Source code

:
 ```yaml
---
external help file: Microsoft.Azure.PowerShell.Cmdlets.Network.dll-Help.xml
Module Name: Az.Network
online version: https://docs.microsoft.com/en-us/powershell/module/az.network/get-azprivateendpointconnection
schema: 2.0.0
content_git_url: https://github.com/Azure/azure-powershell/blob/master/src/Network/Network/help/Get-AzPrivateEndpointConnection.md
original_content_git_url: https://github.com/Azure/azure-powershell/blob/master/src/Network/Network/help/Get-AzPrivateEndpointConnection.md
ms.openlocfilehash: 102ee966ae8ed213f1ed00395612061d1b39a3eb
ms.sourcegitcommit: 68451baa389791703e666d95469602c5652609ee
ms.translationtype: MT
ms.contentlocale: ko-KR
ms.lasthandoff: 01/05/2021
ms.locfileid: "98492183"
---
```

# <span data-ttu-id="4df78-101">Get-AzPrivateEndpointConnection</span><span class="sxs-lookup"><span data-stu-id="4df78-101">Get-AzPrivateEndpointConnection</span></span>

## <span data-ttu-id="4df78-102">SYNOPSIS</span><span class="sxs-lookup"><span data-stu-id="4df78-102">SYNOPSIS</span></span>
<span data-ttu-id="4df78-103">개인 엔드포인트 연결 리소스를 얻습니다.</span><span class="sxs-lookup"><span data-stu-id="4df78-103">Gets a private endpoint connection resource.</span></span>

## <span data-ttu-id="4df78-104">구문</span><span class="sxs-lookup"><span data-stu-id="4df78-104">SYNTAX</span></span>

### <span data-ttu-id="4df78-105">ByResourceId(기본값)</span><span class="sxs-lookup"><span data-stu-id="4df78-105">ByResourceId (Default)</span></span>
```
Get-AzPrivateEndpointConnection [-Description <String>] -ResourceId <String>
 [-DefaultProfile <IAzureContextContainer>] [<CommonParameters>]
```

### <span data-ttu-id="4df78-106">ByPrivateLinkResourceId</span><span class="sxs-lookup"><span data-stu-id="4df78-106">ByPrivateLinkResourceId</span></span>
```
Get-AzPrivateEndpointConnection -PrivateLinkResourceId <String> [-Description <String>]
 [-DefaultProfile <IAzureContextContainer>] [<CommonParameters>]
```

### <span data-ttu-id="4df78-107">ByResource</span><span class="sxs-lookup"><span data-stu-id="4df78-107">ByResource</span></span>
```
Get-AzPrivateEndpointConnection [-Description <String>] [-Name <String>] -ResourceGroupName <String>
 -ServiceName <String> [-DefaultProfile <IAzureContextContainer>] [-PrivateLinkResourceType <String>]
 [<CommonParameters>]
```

====================

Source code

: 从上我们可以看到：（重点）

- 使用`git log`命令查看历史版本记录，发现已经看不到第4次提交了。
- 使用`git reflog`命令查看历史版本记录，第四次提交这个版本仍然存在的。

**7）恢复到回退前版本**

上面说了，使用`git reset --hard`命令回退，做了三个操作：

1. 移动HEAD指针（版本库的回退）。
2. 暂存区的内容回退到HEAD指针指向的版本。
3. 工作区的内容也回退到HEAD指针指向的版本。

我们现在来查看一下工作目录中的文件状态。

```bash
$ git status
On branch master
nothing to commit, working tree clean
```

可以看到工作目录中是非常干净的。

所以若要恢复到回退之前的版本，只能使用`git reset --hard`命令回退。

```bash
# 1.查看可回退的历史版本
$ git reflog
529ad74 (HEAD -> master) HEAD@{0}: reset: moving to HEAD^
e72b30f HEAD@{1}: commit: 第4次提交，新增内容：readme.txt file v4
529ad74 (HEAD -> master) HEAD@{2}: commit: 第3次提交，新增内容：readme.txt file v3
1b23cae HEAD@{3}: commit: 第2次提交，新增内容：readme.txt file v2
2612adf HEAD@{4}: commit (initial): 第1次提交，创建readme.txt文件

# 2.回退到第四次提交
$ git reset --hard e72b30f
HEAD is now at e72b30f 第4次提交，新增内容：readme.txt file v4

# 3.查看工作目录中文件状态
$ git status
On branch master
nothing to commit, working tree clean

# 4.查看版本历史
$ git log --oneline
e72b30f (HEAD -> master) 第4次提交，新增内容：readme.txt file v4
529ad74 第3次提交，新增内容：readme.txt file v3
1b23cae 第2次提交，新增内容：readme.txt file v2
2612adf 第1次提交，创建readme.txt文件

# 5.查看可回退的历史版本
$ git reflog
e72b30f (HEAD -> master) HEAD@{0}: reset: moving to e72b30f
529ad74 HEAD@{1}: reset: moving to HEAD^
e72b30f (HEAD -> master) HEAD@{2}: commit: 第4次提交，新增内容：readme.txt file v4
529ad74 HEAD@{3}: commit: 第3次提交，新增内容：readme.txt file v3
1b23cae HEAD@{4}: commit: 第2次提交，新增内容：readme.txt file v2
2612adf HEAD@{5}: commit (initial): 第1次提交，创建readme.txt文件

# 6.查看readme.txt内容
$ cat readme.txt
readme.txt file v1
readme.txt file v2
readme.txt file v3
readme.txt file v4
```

====================

Scan the material above for the word "moving", and copy each line where it appears.

▶ [RESULT]:
529ad74 (HEAD -> master) HEAD@{0}: reset: moving to HEAD^
e72b30f (HEAD -> master) HEAD@{0}: reset: moving to e72b30f
529ad74 HEAD@{1}: reset: moving to HEAD^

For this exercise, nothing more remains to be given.